Advanced Technologies for Improved Efficiency
We leverage a suite of advanced continuous‑processing technologies that empower our partners with faster development, smarter manufacturing, and consistently higher‑quality outcomes:
- Plug Flow Reactors (PFRs) that deliver precise, high‑efficiency reactions designed for speed and consistency
- CSTRs in series enabling seamless, steady‑state production ideal for scale‑up and commercial reliability
- Continuous carbon cartridge treatment for cleaner processes and superior product purity
- Static mixers that ensure optimal blending, reduced variability, and streamlined throughput
- Advanced liquid–liquid extraction for high‑performance separation and purification
- Plug flow crystallization that drives controlled crystal formation and exceptional uniformity
- Tangential flow filtration enables continuous, high‑performance filtration and concentration of biomolecules and other intermediates, delivering scalable processing and high product recovery.
- Wet milling: Uses high‑energy wet milling technique to achieve precise particle‑size reduction that enhances dispersion, uniformity, and downstream performance.

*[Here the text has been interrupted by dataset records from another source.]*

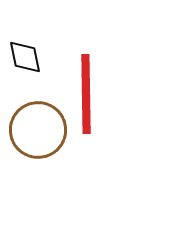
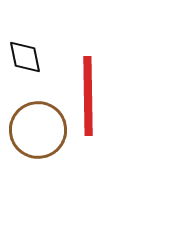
red line: moved 2 px right, 2 px down
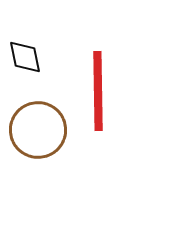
red line: moved 10 px right, 5 px up
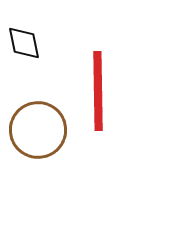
black diamond: moved 1 px left, 14 px up
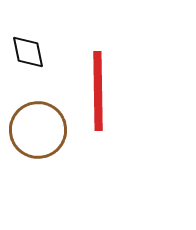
black diamond: moved 4 px right, 9 px down
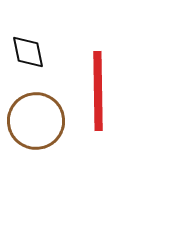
brown circle: moved 2 px left, 9 px up
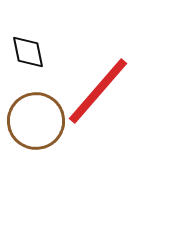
red line: rotated 42 degrees clockwise
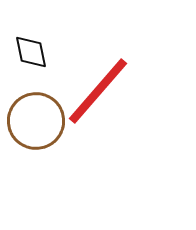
black diamond: moved 3 px right
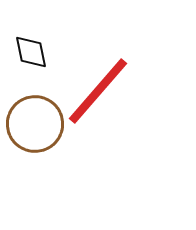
brown circle: moved 1 px left, 3 px down
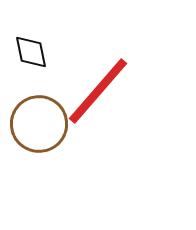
brown circle: moved 4 px right
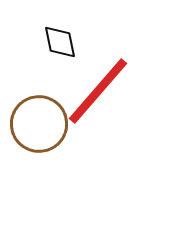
black diamond: moved 29 px right, 10 px up
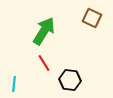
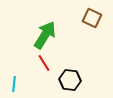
green arrow: moved 1 px right, 4 px down
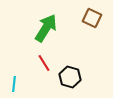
green arrow: moved 1 px right, 7 px up
black hexagon: moved 3 px up; rotated 10 degrees clockwise
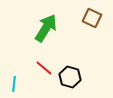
red line: moved 5 px down; rotated 18 degrees counterclockwise
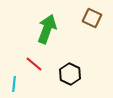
green arrow: moved 1 px right, 1 px down; rotated 12 degrees counterclockwise
red line: moved 10 px left, 4 px up
black hexagon: moved 3 px up; rotated 10 degrees clockwise
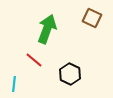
red line: moved 4 px up
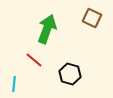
black hexagon: rotated 10 degrees counterclockwise
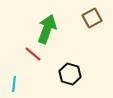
brown square: rotated 36 degrees clockwise
red line: moved 1 px left, 6 px up
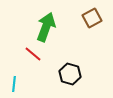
green arrow: moved 1 px left, 2 px up
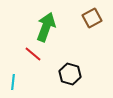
cyan line: moved 1 px left, 2 px up
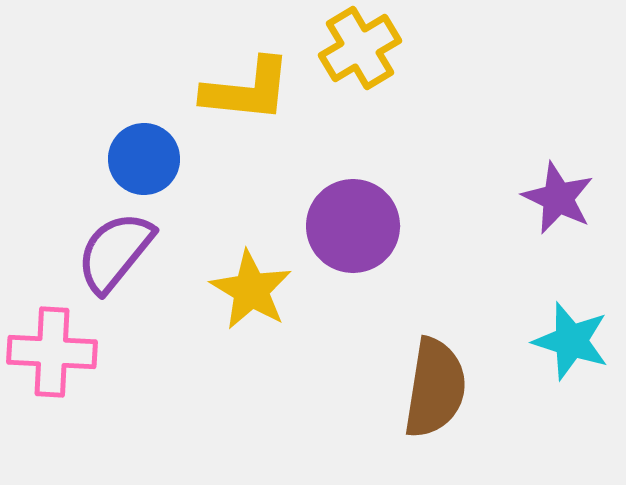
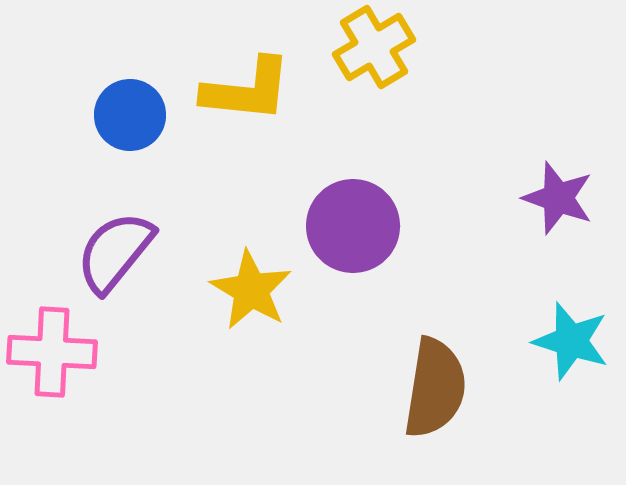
yellow cross: moved 14 px right, 1 px up
blue circle: moved 14 px left, 44 px up
purple star: rotated 6 degrees counterclockwise
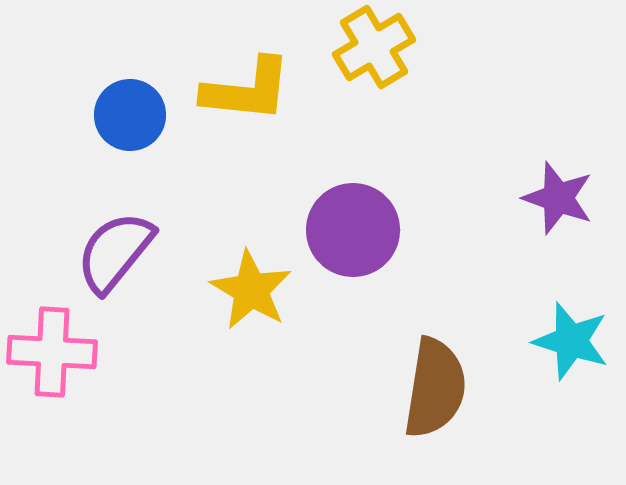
purple circle: moved 4 px down
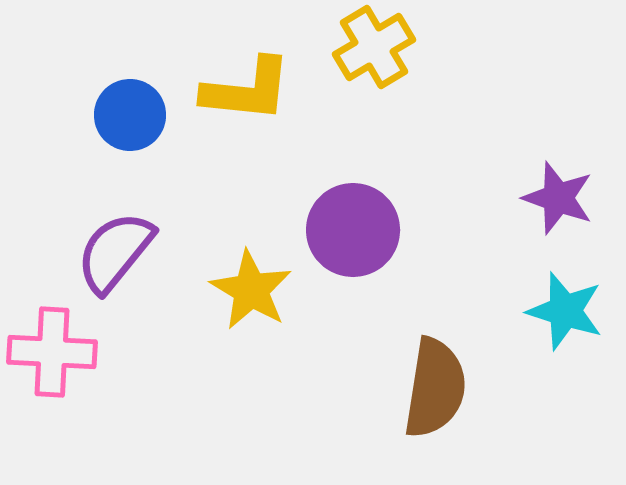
cyan star: moved 6 px left, 30 px up
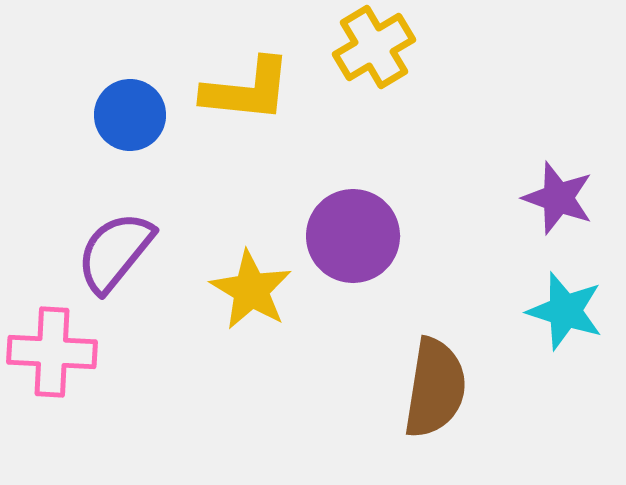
purple circle: moved 6 px down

- Short‑path distillation to efficiently purify heat‑sensitive or high‑boiling compounds, achieving high purity under reduced pressures.
Digitalization & Software-Enabled Engineering
We deploy a structured modelling approach tailored to project goals and data availability:
- Mechanistic Models: Reaction Lab, Aspen Plus, MixIT
- Empirical Models: Design Expert, Dynochem
- Hybrid Models: AI/ML-based frameworks
Model selection depends on development stage, interpretability needs, and risk profile.
Data is captured from lab trials, HMI/SCADA systems, and PAT tools, then cleaned, normalized, and stored in structured formats such as ELNs and secure cloud repositories. Models are preserved as project assets, enabling reuse and knowledge continuity.
Engineers actively deploy models during lab-scale studies, scale-up planning, and troubleshooting. Bottlenecks, variability sources, and process gaps are identified through structured analysis. Models are documented, templated (e.g., DoE frameworks, kinetic model structures), and continuously refined through validation feedback.
We use platforms such as Aspen Plus, Dynochem, and MixIT for process and scale-up modeling. Model outputs are shared through secure digital folders, PDF reports, SharePoint access, or API-enabled integration—ensuring transparency and collaborative decision-making.